Report each line of the records that contains the word "value", copying the whole line. Only matches with the same capitalization count.

GIVEN ENTRIES
☆ ☆ ☆ ☆
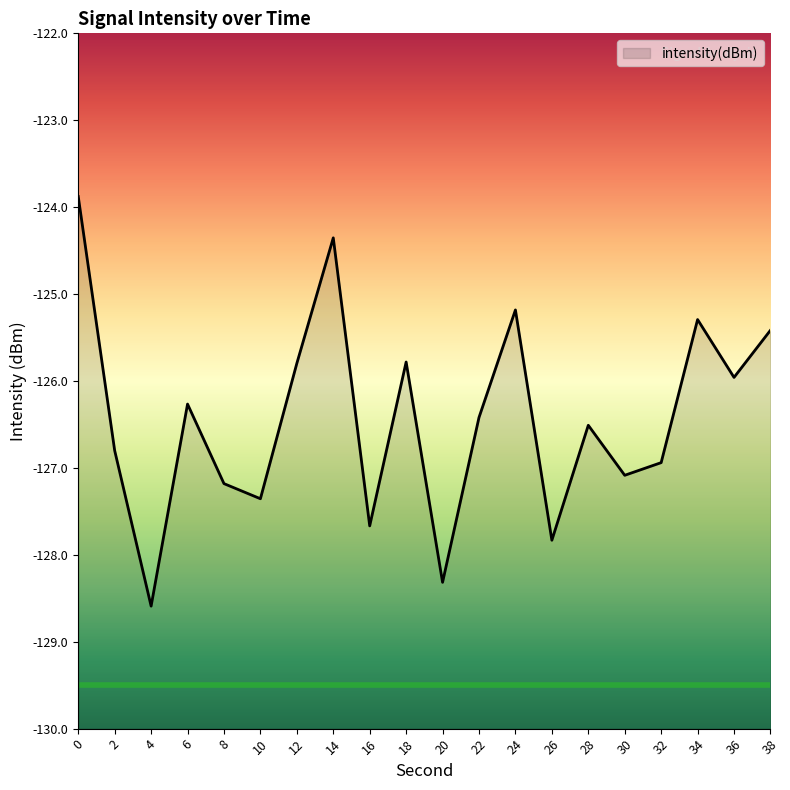

Between 6 and 2, which is larger?

6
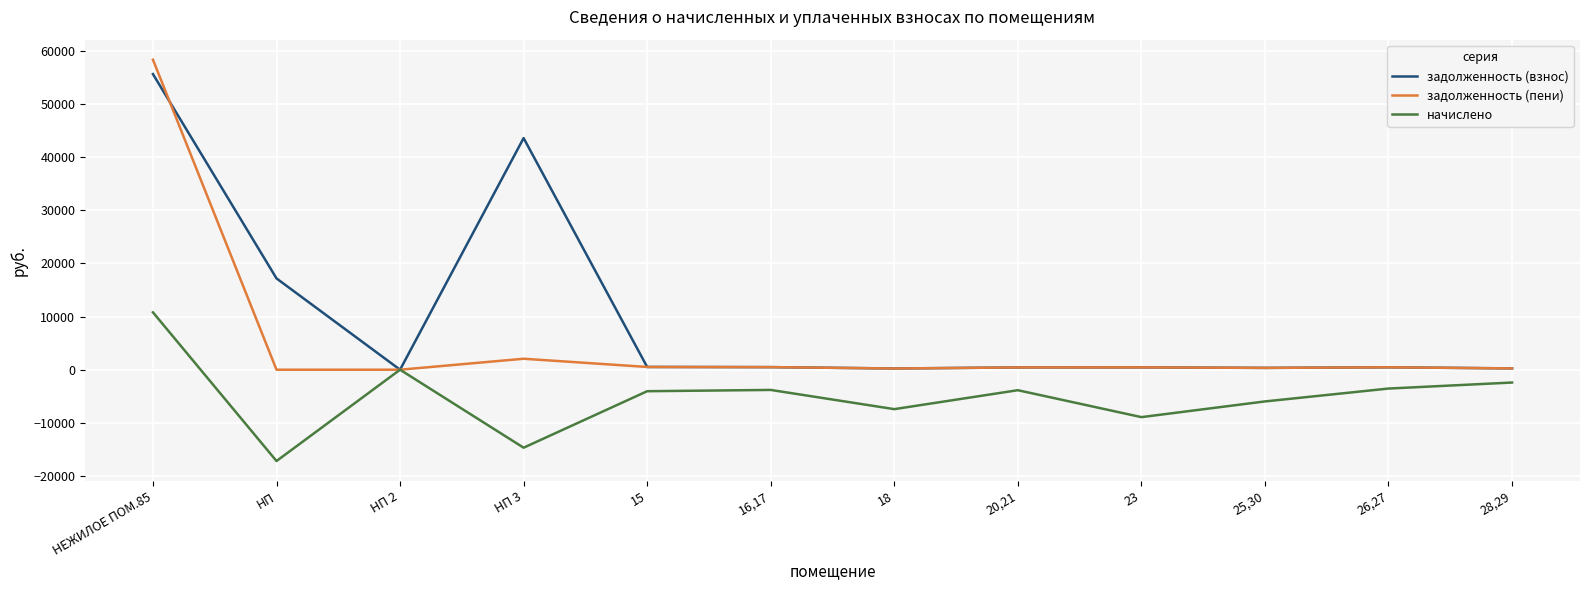

Rank the series by their average value, from lowest to highest.

начислено, задолженность (пени), задолженность (взнос)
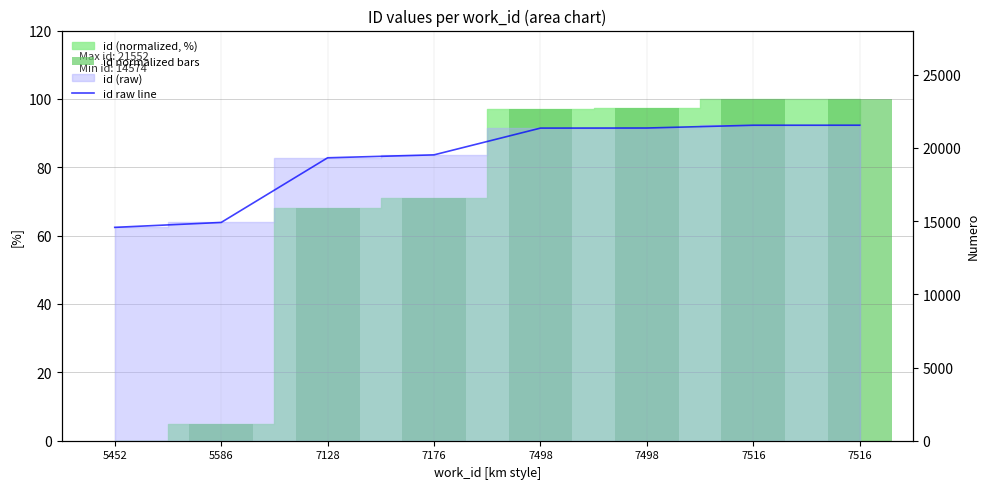

What is the approximate value of id raw line at 7516?

21552.0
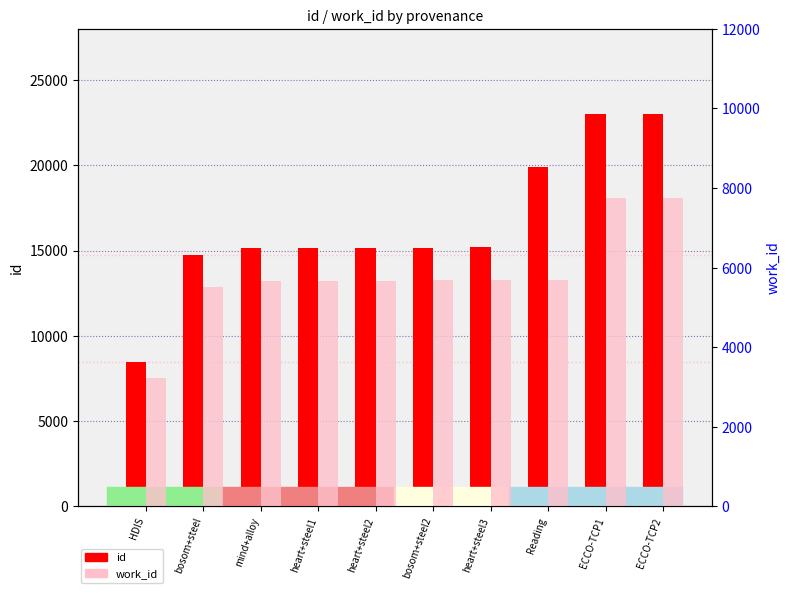

Reading left to right, transcribe all the data shown in this chart.

id: HDIS=8477	bosom+steel=14718	mind+alloy=15132	heart+steel1=15142	heart+steel2=15143	bosom+steel2=15147	heart+steel3=15196	Reading=19915	ECCO-TCP1=23026	ECCO-TCP2=23031
work_id: HDIS=3228	bosom+steel=5500	mind+alloy=5663	heart+steel1=5673	heart+steel2=5663	bosom+steel2=5676	heart+steel3=5685	Reading=5681	ECCO-TCP1=7739	ECCO-TCP2=7739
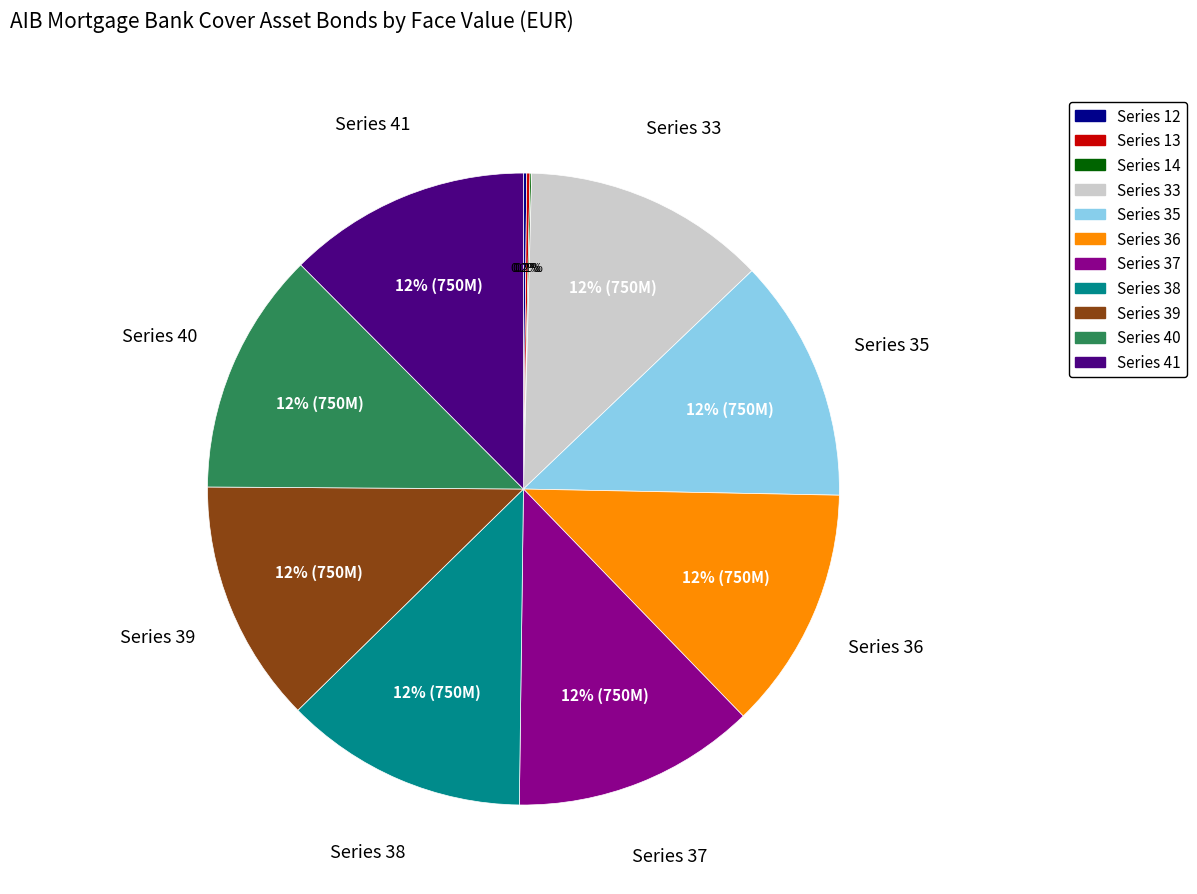

How much of the chart is everything except Series 39?

87.6%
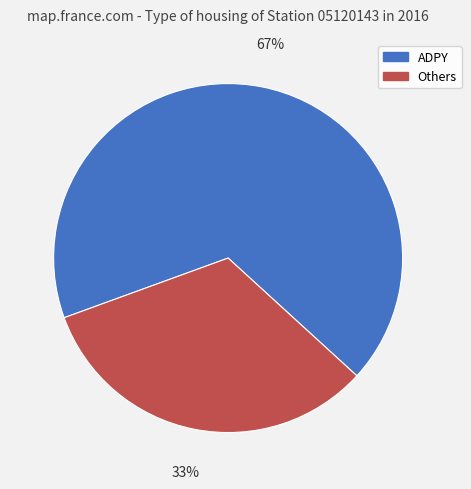

Is there any slice that represents more than half of the pie?

Yes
☆ ☆ ☆ ☆
SOLUTION TO THE PROBLEM
Rank the series by their average value, from lowest to highest.
What is the approximate value of id raw line at 7516?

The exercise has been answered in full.